## Selected excerpt:
Segment Open

I lift myself out of bed and button up my shirt. I have slept here for months. During harvest season I share this room with thousands of pounds of finished leaves. The only way to smell something from the outside is if it is somehow more potent than the delicious smell of these leaves. But nothing really is.

Liu waves to me as I make my way down the dirt path towards the woks.

“Are you hungry?” he asks without looking up.

“No, I am here to help.”

Five pounds of tea dances on the wok, between his fingers, and up to the edges of the pan then gently back to the center. Watching him, you would swear it is in fast forward.

The wood under the wok pops loudly, the crackling of the burning wood singing with the crackling of the leaves. We are in the kill green stage of tea production where the tea has been left to wilt for hours, and now it is time to halt that process, roast out more of the moisture, and allow enzymes to be pulled out from inside the leaf cells. This may be done at any time of day, but the cool morning is best, and the daytime is better for picking when working with only a small family operation.

Bings of pu-erh at the end of processing. (Photos by Phil America.)
Bings of pu-erh at the end of processing. (Photos by Phil America.)

The leaves are tossed and turned around the wok, which is big enough to take up a whole card table; then, at the most precise moment, Liu stops. Suddenly the leaves are collected and rolled into a large ball, looking almost like frozen spinach that’s been removed from its box and thawed. The ball is quickly placed onto a bamboo tray the size of the wok, then rolled vigorously.

Five pounds of tea dances on the wok, between his fingers, and up to the edges of the pan then gently back to the center. Watching him, you would swear it is in fast forward.

If you have seen someone cook on a wok at a Chinese restaurant, that is similar to the motion that takes place when firing tea. If you have seen someone kneading bread dough, the motion of the rolling process is very similar. The mastery involved, and the instinct that is present in these men and women, is as if from somewhere within their DNA.

Segment Closed

## What this task involves:
Duplicate the passage on making tea word for word, starting with "If you have seen someone cook" and going on through "within their DNA.".

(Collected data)
Segment Open

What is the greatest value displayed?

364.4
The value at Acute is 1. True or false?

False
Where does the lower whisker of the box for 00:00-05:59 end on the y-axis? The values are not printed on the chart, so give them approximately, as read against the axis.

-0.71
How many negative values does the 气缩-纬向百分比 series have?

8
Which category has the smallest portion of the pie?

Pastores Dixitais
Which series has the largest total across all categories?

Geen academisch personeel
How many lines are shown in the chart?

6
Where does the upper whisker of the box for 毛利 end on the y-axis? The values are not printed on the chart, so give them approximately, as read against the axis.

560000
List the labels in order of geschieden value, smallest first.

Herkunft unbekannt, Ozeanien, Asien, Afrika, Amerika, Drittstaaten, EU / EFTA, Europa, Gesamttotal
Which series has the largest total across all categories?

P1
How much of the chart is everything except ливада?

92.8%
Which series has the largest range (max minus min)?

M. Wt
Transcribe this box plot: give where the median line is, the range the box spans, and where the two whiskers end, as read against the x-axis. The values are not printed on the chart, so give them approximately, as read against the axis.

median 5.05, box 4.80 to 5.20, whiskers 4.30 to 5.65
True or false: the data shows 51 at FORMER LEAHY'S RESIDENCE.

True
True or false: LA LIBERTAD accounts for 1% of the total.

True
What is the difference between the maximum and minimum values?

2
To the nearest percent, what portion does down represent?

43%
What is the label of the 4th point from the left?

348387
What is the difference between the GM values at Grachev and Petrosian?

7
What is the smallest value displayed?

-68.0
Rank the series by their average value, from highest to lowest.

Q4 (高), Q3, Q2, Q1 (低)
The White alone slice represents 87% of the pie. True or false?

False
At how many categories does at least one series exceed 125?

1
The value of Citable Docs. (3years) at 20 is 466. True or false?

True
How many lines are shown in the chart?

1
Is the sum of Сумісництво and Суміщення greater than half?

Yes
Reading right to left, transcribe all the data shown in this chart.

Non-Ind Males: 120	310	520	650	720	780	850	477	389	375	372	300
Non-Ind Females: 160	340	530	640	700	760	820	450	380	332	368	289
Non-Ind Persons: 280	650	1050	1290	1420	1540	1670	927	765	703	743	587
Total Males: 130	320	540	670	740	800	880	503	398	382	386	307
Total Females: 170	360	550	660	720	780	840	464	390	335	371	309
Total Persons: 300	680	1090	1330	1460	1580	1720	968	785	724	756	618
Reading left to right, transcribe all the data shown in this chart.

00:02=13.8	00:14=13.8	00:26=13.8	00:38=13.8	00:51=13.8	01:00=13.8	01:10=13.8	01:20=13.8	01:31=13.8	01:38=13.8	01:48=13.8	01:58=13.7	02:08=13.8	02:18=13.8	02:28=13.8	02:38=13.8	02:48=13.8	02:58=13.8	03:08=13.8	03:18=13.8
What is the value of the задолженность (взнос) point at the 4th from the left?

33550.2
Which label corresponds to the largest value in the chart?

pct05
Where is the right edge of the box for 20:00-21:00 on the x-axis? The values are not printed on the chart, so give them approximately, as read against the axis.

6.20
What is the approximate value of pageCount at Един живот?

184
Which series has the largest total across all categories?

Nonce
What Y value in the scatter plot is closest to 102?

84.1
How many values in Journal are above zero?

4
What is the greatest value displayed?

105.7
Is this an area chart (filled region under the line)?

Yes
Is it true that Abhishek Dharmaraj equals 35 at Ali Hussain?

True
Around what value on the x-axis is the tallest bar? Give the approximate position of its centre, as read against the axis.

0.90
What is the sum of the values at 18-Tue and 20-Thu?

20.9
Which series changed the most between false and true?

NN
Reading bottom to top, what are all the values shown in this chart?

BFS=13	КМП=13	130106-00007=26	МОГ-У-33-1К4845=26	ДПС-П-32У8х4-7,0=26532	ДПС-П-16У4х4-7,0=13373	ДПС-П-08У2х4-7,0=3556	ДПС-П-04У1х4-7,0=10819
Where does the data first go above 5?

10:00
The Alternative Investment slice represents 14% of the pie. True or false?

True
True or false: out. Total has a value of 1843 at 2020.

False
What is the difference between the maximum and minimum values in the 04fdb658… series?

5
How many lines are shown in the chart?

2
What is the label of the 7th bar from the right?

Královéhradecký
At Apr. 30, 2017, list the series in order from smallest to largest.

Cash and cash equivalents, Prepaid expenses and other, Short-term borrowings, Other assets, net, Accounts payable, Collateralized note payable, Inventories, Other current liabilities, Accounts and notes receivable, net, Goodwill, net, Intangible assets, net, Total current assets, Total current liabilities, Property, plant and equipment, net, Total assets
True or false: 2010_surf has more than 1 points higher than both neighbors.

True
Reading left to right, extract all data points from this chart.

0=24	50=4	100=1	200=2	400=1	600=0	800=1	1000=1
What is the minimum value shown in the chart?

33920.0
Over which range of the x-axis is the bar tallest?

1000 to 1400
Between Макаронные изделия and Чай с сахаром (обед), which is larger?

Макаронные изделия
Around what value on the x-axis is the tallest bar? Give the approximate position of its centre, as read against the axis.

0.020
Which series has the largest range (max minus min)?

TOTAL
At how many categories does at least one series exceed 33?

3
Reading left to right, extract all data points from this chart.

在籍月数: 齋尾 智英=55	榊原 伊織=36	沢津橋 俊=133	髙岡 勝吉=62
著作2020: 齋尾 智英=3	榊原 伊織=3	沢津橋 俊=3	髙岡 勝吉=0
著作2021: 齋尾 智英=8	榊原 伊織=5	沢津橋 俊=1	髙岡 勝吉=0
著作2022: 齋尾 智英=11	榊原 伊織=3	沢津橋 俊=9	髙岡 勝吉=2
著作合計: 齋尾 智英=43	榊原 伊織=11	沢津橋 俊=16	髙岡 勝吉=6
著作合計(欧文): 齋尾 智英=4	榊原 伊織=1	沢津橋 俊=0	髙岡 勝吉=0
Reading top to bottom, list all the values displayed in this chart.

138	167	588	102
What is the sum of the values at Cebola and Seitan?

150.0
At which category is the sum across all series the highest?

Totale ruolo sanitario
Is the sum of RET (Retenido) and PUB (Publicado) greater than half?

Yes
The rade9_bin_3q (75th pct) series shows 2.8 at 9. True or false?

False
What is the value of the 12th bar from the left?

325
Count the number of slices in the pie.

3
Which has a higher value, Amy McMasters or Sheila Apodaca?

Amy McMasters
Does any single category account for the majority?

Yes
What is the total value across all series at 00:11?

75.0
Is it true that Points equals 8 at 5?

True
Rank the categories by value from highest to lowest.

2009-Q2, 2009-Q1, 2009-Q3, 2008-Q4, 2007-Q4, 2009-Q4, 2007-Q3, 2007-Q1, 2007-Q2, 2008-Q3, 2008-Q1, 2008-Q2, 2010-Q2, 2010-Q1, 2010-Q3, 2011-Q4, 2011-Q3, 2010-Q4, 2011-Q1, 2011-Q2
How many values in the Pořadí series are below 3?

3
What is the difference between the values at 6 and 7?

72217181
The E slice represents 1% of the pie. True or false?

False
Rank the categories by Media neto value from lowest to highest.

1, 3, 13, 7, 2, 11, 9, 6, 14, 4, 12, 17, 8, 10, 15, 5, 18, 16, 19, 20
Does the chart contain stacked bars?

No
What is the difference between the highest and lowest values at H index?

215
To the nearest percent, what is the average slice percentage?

Segment Closed

## Answer to this exercise:
If you have seen someone cook on a wok at a Chinese restaurant, that is similar to the motion that takes place when firing tea. If you have seen someone kneading bread dough, the motion of the rolling process is very similar. The mastery involved, and the instinct that is present in these men and women, is as if from somewhere within their DNA.